INSTRUCTION A
Answer these questions from the Nagios installation guide, one answer per line, marked the same way:
(i) What two things does the guide call the only requirement for running Nagios?
(ii) Which CGIs require Thomas Boutell's gd library?
(iii) For whom is the document intended?
INSTRUCTION B
Rewrite the Nagios installation guide, everything from "This document is" down to "they get better.", replacing "System Administrators" with "IT operators".
INSTRUCTION C
Continue the Nagios installation guide from where it stops.

TEXT FOR ANALYSIS
*** Begin section ***
Tuesday, March 5, 2013

Nagios Installation Guide

The purpose of this post is to specify the installation and configuration of Nagios Monitor.
This document is intended to be used by System Administrators who want to monitor their Linux Machines.
This section provides the details of the proposed solution.
Overview of Nagios
Nagios is a system and network monitoring application. It watches hosts and services that you specify, alerting you when things go bad and when they get better.
Some of the many features of Nagios include:
  • Monitoring of network services (SMTP, POP3, HTTP, NNTP, PING, etc.)
  • Monitoring of host resources (processor load, disk usage, etc.)
  • Simple plugin design that allows users to easily develop their own service checks
  • Parallelized service checks
  • Ability to define network host hierarchy using "parent" hosts, allowing detection of and distinction between hosts that are down and those that are unreachable
  • Contact notifications when service or host problems occur and get resolved (via email, pager, or user-defined method)
  • Ability to define event handlers to be run during service or host events for proactive problem resolution
  • Automatic log file rotation
  • Support for implementing redundant monitoring hosts
  • Optional web interface for viewing current network status, notification and problem history, log file, etc.
The only requirement of running Nagios is a machine running Linux (or UNIX variant) and a C compiler. You will probably also want to have TCP/IP configured, as most service checks will be performed over the network.
You are not required to use the CGIs included with Nagios. However, if you do decide to use them, you will need to have the following software installed.
1.     A web server (preferrably Apache)
2.     Thomas Boutell's gd library version 1.6.3 or higher (required by the statusmap and trends CGIs)
Downloading The Latest Version
You can check for new versions of Nagios at http://www.nagios.org.
*** End section ***
DATA PROVIDED
*** Begin section ***
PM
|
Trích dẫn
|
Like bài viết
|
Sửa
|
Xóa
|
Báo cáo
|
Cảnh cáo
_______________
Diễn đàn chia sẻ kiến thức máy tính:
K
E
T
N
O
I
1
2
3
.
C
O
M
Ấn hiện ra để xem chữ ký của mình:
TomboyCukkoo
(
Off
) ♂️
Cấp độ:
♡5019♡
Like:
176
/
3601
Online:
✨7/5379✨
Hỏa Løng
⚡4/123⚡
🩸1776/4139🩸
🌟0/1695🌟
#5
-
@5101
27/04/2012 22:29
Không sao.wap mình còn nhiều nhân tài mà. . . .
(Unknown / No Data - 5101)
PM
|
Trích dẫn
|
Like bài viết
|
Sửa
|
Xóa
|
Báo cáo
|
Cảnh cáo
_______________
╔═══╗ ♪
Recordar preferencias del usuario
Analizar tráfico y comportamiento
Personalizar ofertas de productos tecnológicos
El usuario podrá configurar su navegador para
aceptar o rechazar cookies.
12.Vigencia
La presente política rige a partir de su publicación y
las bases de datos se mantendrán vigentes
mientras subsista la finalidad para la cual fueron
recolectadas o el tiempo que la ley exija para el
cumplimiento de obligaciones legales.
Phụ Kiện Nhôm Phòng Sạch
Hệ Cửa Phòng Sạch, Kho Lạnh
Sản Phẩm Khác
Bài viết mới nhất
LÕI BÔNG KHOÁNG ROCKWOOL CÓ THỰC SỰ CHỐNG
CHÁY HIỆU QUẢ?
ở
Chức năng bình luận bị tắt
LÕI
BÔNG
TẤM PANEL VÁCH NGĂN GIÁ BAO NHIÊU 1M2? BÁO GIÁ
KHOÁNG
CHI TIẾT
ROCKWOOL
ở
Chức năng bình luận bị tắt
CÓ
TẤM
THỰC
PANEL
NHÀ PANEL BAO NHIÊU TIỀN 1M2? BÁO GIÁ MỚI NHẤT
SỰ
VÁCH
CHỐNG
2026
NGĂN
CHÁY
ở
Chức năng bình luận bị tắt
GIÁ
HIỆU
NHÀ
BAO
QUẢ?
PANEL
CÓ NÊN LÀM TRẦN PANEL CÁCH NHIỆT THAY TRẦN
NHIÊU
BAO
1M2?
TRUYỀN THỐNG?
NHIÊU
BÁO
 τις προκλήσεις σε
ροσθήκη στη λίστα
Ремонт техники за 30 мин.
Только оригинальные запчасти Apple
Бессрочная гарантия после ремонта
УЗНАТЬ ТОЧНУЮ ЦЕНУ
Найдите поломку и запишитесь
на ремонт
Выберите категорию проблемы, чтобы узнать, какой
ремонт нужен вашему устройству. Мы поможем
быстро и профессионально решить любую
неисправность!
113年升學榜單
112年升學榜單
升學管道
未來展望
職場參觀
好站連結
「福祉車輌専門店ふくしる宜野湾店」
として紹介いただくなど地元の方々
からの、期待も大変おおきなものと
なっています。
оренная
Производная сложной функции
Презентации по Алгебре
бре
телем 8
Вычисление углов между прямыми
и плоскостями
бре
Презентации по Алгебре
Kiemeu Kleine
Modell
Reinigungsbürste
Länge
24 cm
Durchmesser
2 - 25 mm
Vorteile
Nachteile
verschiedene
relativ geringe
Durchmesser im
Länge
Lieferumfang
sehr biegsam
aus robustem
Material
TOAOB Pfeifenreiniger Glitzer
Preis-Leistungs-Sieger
*** End section ***
EXERCISE RESULT A
(i) A machine running Linux (or a UNIX variant) and a C compiler.
(ii) The statusmap and trends CGIs.
(iii) System Administrators who want to monitor their Linux Machines.

EXERCISE RESULT B
This document is intended to be used by IT operators who want to monitor their Linux Machines.
This section provides the details of the proposed solution.
Overview of Nagios
Nagios is a system and network monitoring application. It watches hosts and services that you specify, alerting you when things go bad and when they get better.

EXERCISE RESULT C
This quick start guide is intended to provide you with simple instructions on how to install Nagios from source (code) and have it monitoring your local machine inside of 20 minutes. No advanced installation options are discussed here - just the basics that will work for 95% of users who want to get started.
Quickstart installation guide for the Fedora distribution: 
(Please visit the URL http://nagios.sourceforge.net/docs/3_0/toc.html for other distributions).
During portions of the installation you'll need to have root access to your machine.
Make sure you've installed the following packages on your Fedora installation before continuing.
  • Apache
  • PHP
  • GCC compiler
  • GD development libraries
You can use yum to install these packages by running the following commands (as root):
yum install httpd php
yum install gcc glibc glibc-common
yum install gd gd-devel
Become the root user.
su -l
Create a new nagios user account and give it a password.
/usr/sbin/useradd -m nagios
passwd nagios
Create a new nagcmd group for allowing external commands to be submitted through the web interface. Add both the nagios user and the apache user to the group.
/usr/sbin/groupadd nagcmd
/usr/sbin/usermod -a -G nagcmd nagios
/usr/sbin/usermod -a -G nagcmd apache
Create a directory for storing the downloads.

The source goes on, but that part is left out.